Baseball was then the only team sport in America that dared to be openly professional, and the 12-team National League was the only major league. These games were played on that day:
* The New York Giants lost to the Boston Beaneaters, 12-1 at the South End Grounds in Boston. This was the 1st game played at the 3rd South End Grounds, after the 2nd one had burned down on May 15. The Beaneaters became known as the Braves in 1912.
* The Brooklyn Bridegrooms beat the Philadelphia Phillies, 8-2 at Eastern Park in Brooklyn. Still using the name they got when several of their players got married before the 1887 season, the Grooms would officially be the Dodgers in 1911.
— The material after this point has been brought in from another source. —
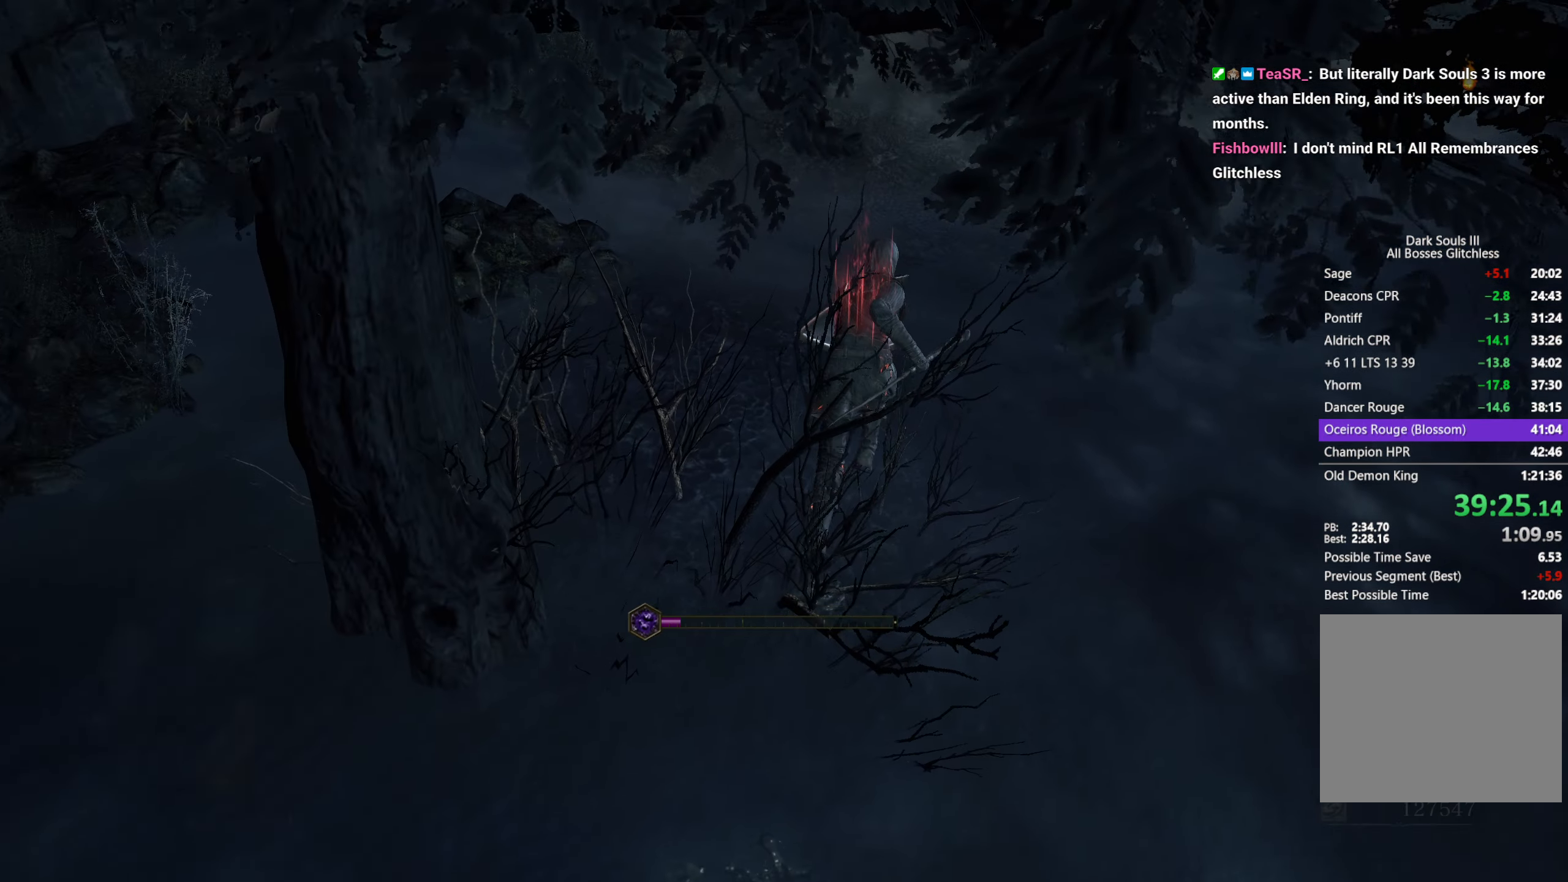
{"buttons": ["A", "B"], "left_stick": "up", "right_stick": "center", "button_events": [[433, "A", "down"]]}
* The Baltimore Orioles beat the Washington Senators, 12-8 at Boundary Park in Washington. Griffith Stadium would be built on the site of Boundary Park in 1911. Both of these teams would be contracted out of the NL after the 1899 season.
* The Cincinnati Reds beat the Pittsburgh Pirates, 7-6 at League Park in Cincinnati. Crosley Field would be built on the site of League Park in 1912.
* The Louisville Colonels beat the Cleveland Spiders, 7-4 at Eclipse Park in Louisville. Both of these teams would also be contracted out of the NL after the 1899 season.
* The Chicago Colts, who would become the Cubs in 1903, and the St. Louis Browns, who would become the Cardinals in 1900, were not scheduled to play. The strike appears not to have affected any team's schedule, not even that of the one actually in Chicago.